We hang these traps on a line, one array at 150 m and another at 250m. The 'hanging' part comes from flotation; large rubber ball floats from which the traps
hang. The purpose of two depths is to capture particles sinking past
150 m but also those sinking past 250 m. There will be a difference in what and how much gets to each depth and we are after that sort of information. At each
'drifter' station, we deploy two of these arrays. They each have a GPS buoy attached, which tell us where they are and where they've been. We leave them floating
for 48-72 hours, then grab them with a line and grappling hook, pull them up and each tube gets processed. One of the major processing steps involves looking at
the trap material and deciding if it fell in or swam in. This job falls to Debbie
Steinberg, she 'picks out' the 'swimmers', organisms that she thinks
don't belong as part of the sinking flux. Further analyses of this material are made back at USC.”
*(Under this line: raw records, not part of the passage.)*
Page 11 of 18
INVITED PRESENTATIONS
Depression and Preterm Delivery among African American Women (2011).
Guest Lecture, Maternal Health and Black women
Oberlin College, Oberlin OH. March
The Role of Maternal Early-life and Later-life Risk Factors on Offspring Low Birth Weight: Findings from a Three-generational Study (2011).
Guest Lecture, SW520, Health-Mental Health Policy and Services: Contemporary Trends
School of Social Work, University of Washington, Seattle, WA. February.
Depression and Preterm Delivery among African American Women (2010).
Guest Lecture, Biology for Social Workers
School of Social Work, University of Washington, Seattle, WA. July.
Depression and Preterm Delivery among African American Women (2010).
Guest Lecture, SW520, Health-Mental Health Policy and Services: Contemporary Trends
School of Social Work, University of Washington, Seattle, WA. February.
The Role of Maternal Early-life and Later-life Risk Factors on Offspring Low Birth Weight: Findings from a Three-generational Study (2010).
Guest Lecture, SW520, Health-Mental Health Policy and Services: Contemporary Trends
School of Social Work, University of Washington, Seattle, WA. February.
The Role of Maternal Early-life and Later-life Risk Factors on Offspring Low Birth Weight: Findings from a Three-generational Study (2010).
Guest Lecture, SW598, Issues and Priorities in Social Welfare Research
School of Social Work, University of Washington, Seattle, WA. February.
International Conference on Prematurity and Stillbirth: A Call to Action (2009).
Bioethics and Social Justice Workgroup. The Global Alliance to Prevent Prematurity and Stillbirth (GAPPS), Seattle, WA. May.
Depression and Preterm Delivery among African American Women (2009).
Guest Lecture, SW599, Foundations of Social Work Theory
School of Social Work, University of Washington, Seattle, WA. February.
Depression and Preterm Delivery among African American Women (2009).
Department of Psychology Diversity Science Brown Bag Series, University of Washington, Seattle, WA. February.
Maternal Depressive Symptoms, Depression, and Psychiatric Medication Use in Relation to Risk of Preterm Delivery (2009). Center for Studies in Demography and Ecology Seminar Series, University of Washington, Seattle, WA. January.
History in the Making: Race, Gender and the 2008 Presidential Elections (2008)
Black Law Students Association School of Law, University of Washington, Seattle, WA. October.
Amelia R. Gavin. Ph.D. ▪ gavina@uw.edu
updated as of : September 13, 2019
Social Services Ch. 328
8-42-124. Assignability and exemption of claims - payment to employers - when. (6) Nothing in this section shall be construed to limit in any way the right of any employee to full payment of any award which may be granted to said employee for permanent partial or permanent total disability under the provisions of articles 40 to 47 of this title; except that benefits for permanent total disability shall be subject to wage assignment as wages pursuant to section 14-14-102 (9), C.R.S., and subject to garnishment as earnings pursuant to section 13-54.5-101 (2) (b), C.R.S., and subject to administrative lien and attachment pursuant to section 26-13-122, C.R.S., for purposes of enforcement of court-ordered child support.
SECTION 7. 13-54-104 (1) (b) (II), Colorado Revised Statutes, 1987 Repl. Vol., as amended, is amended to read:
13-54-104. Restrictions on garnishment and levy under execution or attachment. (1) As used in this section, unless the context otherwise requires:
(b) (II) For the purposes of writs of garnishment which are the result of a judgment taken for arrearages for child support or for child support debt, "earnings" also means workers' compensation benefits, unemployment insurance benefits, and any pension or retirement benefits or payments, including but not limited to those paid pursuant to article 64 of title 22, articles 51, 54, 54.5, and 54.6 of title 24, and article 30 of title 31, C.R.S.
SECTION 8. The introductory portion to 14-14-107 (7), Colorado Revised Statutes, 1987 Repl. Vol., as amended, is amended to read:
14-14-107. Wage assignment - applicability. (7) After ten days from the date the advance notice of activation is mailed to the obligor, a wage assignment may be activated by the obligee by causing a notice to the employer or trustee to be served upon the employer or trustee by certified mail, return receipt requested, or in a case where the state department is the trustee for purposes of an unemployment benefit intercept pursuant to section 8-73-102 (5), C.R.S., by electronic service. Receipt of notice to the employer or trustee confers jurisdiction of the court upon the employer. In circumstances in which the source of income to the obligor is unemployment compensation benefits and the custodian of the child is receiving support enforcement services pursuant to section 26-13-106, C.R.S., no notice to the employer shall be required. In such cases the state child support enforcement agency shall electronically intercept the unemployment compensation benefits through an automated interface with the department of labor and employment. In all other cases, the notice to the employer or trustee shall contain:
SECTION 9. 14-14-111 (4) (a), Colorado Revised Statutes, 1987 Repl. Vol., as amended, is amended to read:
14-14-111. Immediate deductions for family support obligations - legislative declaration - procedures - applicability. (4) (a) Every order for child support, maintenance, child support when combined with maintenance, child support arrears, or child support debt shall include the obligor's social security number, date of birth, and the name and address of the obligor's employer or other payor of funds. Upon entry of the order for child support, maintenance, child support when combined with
“Another thing we are doing as we did last year is collect cores from
the sea floor. Eventually, the material made in the surface ocean is
recycled or it sinks to the bottom. If it makes it to the bottom, we'd like to know how much, so we collect cores. Our coring device of choice is the multicorer. This
can retrieve 8 cores, each with 30-70 cm of mud from the bottom. Once collected, we extract the pore water from that mud. As reactions take place in the mud, the pore water chemistry is a sensitive monitor of what's happening and how fast it happens. Thus the pore water chemistry from a core lets us interpret how much carbon and nitrogen has fallen to the sea floor in a given area. We must place our cores in a cold van to get them back to temperatures like the sea floor, thus we must do our work on them in this cold van, wearing winter clothes while it's summer near the equator!! It takes about 4 hours to extract pore waters from the cores, then we sample the mud itself and store a core for transport back to USC.”
“Something else we're doing this year that we didn't last year is collecting mud using a gravity corer (GC). A GC is a long piece of irrigation pipe, 15-20', with a stack of weights on the top and a nose cone on the bottom. As this tube enters the mud, like an arrow piercing a target, the mud enters the tube and a long, several meters, section of mud can be obtained. The longest core we've collected thus far is almost 4 m. This is so important that NSF gave us 3 extra days of ship-time to collect these cores. It's so important for this reason, it collects mud from 1000's and 1000's of years ago, perhaps 40,000 years ago or longer. This was a time when the globe experienced much colder temperatures, the ice age, so sediment obtained from this period tells us how the ocean used to operate and how the Amazon interacted with the Atlantic Ocean at this time. We also extract pore waters from these cores.”
That’s a lot of science for one night!
Question of the Day
- Do the bacteria in the water make us sick?
Only a few of them. Bacteria are in every habitat on Earth, growing in soil, hot springs, radioactive waste, water, as well as in organic matter and the live bodies of plants and animals. Bacteria recycle nutrients, with many steps in nutrient cycles depending on these organisms, such as nitrogen fixation.